The study, prepared by the Conference Board of Canada with data from research firm Investor Economics, found the management expense ratio (MER) for the average asset-weighted mutual find declined to 1.47 per cent from 2.06 per cent between 2013 and 2023.

MERs, which accounted for nearly $31 billion in revenue for the investment funds industry in 2023, are calculated as a percentage of the total amount invested in a fund to cover the cost of managing and operating it.

The report attributes the drop to reductions in management fees and investors shifting to lower-cost funds, but MERs on many mutual funds purchased through advisors remain closer to three per cent.

Fees on mutual funds sold in Canada remain among the highest in the industrialized world partly because a hidden advisor fee, also known as a trailing commission, is often baked into the MER.

The trailing commission is intended to compensate the advisor for “ongoing advice” and is typically one per cent of the amount invested. That translates into $1,000 a year on a $100,000 portfolio of mutual funds, which calls into question whether the advisor is recommending the right funds for their clients or funds with the best trailing commissions.
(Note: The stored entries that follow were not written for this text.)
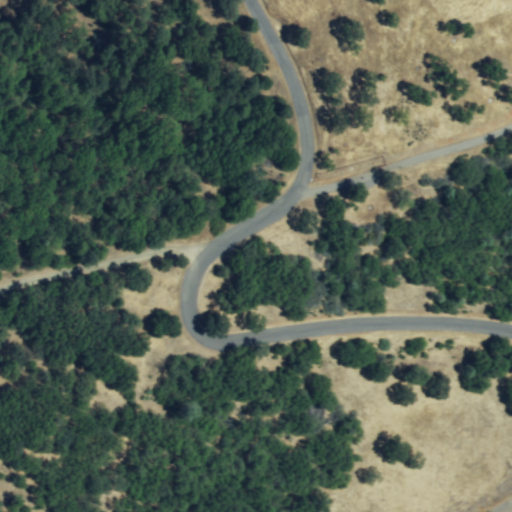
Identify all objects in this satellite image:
road: (401, 163)
road: (187, 294)
road: (500, 507)
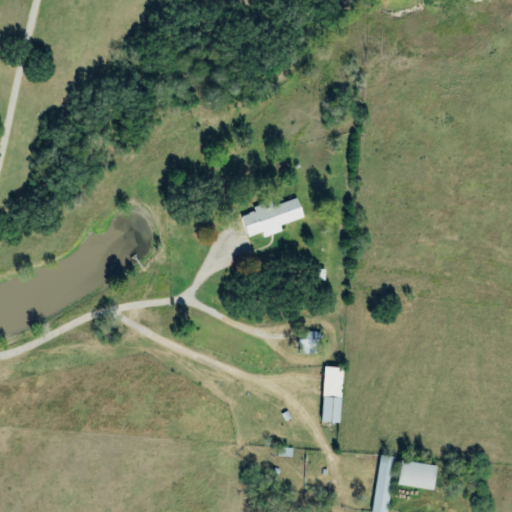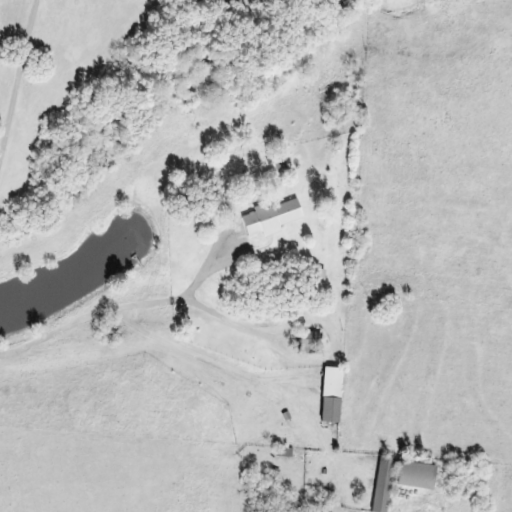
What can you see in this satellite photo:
building: (270, 217)
building: (306, 342)
building: (330, 394)
building: (415, 474)
building: (382, 483)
That’s why trailing commissions are banned in countries including the United Kingdom and Australia. After years of heel dragging, the practice of discount brokers collecting trailing commissions was banned by Canadian securities regulators in 2022, but nothing compels discount brokers to offer non-advisor versions of mutual funds. In fact, nothing compels mutual fund companies to offer a discount version.

Most Canadians save for retirement through mutual funds simply because they remain the only investment vehicle to offer professional management and diversification to those with modest portfolios. Some funds produce stellar returns regardless of fees, but most underperform their benchmark indices once fees are taken into account.

The best way to tell if you are paying a trailing commission is by simply looking at the letter that follows the name of the mutual fund in your account. As a general rule, funds that have a trailing commission will have an A (advisor) at the end, and the version that does not charge a trailing commission will have a D (discount) or another letter.

If the name of a mutual fund purchased through a discount broker is followed by an A, you are paying for advice you never get. The first step is to find out if your discount broker offers a D version of your fund. In some cases, they do, but they conveniently (for them) failed to provide you with the lower cost version. If your discount broker does not offer a D version, go the mutual fund company website and see if they offer a discount series. Not all fund companies follow the same lettering code, but the proof is in the difference in MERs. If different versions of the same fund show MERs with a difference of about one per cent, it really doesn’t matter what they call it. You want the less expensive version.

The report also noted that the average MER on fee-based mutual funds where the cost of advice and distribution is not embedded decreased to 0.89 per cent from 1.05 per cent between 2013 and 2023.

Those MERs are comparable to fees on passively managed exchange traded funds (ETFs), which the IFIC says held relatively steady at 0.32 per cent in 2023.